[PASSAGE]
=====

Scale of intellectual property pledge financing in China.
Theoretical Analysis
IPPF Pilot Policy and Green Technological Innovation of SRDI Enterprises
Institutional Change Theory posits that institutional reforms and governmental policy interventions have the capacity to reshape and enhance regional innovation systems, thereby stimulating firms to pursue high-quality and sustainable innovation activities (Atanassov, 2013). As a derivative financial policy that aligns with the principles of green finance and Environmental, Social, and Governance (ESG) development, Intellectual Property Pledge Financing not only connects with emerging engines of economic growth but also holds the potential to “pay for” green environments and technological breakthroughs, thus catalyzing green technological innovation among SRDI enterprises (Gong et al., 2024).
More specifically, in contrast to tough environmental regulatory measures, the IPPF policy guides capital allocation through relatively flexible mechanisms, thereby generating dual benefits in ecological governance and technological innovation. Through the identification, protection, and utilization of intellectual property, enterprises are able to transform intellectual capital into monetizable assets (Sullivan, 1999), and subsequently internalize the negative externalities arising from corporate pollution emissions via capital allocation, thus steering industrial transformation toward cleaner production and green development objectives (Wang & Wang, 2021). By effectively activating intangible assets and expanding corporate financing channels, the IPPF policy weakens the “crowding-out effect” of productive investment on environmental investment under conditions of constrained financial resources, thereby creating possibilities for the targeted injection of funds into green research and development. When firms allocate such funds toward activities such as hiring highly skilled technical personnel or acquiring green R&D equipment (C. Liu et al., 2019), they are more likely to optimize green production efficiency, develop innovative eco-friendly products and services, and ultimately enhance their green technological innovation capacity (Dutz & Sharma, 2012).

=====

[ASSIGNMENT 1] Reproduce the listing word for word, covering the stretch from its first line through the line containing "如果是论EE的话，我相信我有", with both ends included.

Saved data entries:

=====

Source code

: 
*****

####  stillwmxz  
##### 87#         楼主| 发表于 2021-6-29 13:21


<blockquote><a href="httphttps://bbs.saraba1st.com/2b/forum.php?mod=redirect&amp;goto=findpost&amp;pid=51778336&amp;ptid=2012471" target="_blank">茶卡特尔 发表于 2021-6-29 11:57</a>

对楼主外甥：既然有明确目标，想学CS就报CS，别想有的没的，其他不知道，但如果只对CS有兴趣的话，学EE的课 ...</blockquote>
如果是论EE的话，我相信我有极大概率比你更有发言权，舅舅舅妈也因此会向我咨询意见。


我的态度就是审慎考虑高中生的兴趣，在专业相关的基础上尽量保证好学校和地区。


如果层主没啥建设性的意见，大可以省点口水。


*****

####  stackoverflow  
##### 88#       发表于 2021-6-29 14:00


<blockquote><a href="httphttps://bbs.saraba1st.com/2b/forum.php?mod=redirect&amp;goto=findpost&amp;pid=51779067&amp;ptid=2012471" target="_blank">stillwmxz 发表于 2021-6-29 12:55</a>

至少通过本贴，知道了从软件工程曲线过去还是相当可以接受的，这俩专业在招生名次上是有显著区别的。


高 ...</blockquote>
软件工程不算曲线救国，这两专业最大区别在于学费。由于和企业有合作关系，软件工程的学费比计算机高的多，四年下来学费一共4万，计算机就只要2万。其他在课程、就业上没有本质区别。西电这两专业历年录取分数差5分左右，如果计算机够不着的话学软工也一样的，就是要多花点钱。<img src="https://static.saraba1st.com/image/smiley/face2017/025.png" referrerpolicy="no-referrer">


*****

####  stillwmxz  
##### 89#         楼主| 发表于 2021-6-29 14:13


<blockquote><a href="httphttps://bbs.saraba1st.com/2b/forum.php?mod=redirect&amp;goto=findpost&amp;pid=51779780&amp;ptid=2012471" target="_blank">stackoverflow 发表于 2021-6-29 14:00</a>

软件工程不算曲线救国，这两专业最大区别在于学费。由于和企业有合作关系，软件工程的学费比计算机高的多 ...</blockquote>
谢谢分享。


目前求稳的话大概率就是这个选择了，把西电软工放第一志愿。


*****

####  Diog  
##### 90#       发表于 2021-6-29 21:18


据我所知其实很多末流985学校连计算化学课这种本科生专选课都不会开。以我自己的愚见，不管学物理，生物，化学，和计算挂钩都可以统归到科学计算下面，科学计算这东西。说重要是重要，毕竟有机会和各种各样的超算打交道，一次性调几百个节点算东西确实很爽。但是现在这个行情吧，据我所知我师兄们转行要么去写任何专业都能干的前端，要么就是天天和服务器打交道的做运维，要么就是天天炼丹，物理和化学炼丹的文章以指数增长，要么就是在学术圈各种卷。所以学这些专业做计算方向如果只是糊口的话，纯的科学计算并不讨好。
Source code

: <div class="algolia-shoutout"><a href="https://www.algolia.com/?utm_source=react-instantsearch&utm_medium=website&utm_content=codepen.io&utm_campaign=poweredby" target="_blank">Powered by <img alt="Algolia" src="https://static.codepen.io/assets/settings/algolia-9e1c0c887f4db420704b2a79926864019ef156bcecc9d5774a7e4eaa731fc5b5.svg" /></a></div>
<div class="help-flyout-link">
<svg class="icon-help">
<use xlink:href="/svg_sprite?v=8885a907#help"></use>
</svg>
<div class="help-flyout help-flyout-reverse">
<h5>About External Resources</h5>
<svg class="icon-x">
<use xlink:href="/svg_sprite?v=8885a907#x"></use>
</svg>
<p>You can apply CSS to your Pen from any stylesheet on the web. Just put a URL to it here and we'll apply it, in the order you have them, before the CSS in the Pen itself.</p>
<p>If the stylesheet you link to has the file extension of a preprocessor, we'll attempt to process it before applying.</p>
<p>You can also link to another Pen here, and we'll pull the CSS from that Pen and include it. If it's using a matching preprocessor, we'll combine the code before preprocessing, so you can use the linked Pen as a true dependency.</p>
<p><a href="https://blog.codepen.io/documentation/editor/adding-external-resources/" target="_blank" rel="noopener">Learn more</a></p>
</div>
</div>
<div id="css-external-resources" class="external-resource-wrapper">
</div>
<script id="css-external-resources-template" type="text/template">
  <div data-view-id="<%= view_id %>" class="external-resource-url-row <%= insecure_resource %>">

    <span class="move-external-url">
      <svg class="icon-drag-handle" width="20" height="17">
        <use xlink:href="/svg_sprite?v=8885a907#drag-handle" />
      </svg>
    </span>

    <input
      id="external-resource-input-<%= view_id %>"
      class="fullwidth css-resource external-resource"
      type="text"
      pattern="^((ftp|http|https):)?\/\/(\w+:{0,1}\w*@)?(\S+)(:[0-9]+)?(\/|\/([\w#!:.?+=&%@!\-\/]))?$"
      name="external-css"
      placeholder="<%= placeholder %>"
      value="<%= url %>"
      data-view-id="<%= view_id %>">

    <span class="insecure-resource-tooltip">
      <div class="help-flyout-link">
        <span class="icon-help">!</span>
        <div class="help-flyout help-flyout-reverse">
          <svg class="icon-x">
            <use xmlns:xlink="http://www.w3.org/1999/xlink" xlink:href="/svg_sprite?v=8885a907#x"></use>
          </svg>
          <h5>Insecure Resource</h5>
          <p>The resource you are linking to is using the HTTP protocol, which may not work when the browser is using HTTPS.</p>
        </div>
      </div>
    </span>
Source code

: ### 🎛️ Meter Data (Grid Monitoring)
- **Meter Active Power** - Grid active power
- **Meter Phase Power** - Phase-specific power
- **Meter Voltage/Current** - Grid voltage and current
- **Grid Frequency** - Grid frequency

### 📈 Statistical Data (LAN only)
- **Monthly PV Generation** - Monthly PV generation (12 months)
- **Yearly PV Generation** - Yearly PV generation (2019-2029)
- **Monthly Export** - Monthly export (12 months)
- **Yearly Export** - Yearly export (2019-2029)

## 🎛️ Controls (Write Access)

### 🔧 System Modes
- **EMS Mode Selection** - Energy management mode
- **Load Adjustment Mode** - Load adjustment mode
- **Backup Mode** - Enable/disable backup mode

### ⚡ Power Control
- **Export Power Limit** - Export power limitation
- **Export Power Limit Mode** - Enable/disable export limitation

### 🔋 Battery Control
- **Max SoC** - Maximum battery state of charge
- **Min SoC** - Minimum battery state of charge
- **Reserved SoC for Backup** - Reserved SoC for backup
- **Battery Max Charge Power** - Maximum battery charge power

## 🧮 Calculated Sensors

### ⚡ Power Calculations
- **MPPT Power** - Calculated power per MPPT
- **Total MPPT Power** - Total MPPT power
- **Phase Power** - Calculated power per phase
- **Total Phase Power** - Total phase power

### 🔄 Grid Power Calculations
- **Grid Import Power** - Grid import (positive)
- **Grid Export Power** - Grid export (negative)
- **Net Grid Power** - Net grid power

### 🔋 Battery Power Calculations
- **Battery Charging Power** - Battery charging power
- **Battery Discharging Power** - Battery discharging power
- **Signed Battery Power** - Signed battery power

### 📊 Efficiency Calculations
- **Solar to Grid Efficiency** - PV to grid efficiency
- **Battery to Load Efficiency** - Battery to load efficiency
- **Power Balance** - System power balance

=====

[ASSIGNMENT 2] Extend the passage on intellectual property pledge financing and green technological innovation, starting after its final sentence.

[OUTPUT 1]
Source code

: 
*****

####  stillwmxz  
##### 87#         楼主| 发表于 2021-6-29 13:21


<blockquote><a href="httphttps://bbs.saraba1st.com/2b/forum.php?mod=redirect&amp;goto=findpost&amp;pid=51778336&amp;ptid=2012471" target="_blank">茶卡特尔 发表于 2021-6-29 11:57</a>

对楼主外甥：既然有明确目标，想学CS就报CS，别想有的没的，其他不知道，但如果只对CS有兴趣的话，学EE的课 ...</blockquote>
如果是论EE的话，我相信我有极大概率比你更有发言权，舅舅舅妈也因此会向我咨询意见。

[OUTPUT 2]
Compared with conventional technological innovation, green innovation exhibits pronounced public and social attributes, in that it simultaneously generates technological spillovers and positive social externalities. This social nature gives rise to a certain degree of investment–return asymmetry, whereby the limited share of public social benefits derived from environmental improvement is insufficient to fully compensate firms for their individual green R&D investments, thereby exacerbating the uncertainty associated with corporate engagement in green research and development (Orsatti, 2024). On the basis of the Institutional Protection Effect, intellectual property, when used as pledged collateral, can, through the processes of intangible asset identification and ownership clarification inherent in pledge arrangements, leverage the exclusivity and monopolistic characteristics of IP rights. Thereby reducing the risk of property rights dilution and infringement faced by firms during the development of green technologies, products, and processes. Mitigates economic losses arising from knowledge spillovers, and enhances, in a private sense, firms’ exclusivity in appropriating market returns from green technological innovation. In this way, the institutional protection effect serves to promote firms’ green technological innovation performance (Heller et al., 2024). Based on the above reasoning, this study proposes the following hypothesis:
The Mediating Role of Financing Constraints
SRDI enterprises play a pivotal role in aggregating technological resources, generating intellectual property, and driving the transformation of the digital economy (Ge et al., 2021), and thus constitute a key category of actors in the development of green technological innovation. Green technological innovation is characterized by substantial upfront capital investment and prolonged return cycles. However, constrained by the “two-highs-and-one-light” attributes of SRDI enterprises, these firms face acute financing demands in the course of pursuing green technological innovation. Conditions of excess demand-excessed and supply-constrained in credit markets, together with credit rationing and credit discrimination, have further restricted small and medium-sized(SMEs) enterprises’ access to financing, thereby exacerbating the impediments to SRDI enterprises’ incentives and willingness to engage in green technological innovation (C. Zhang & Tang, 2022).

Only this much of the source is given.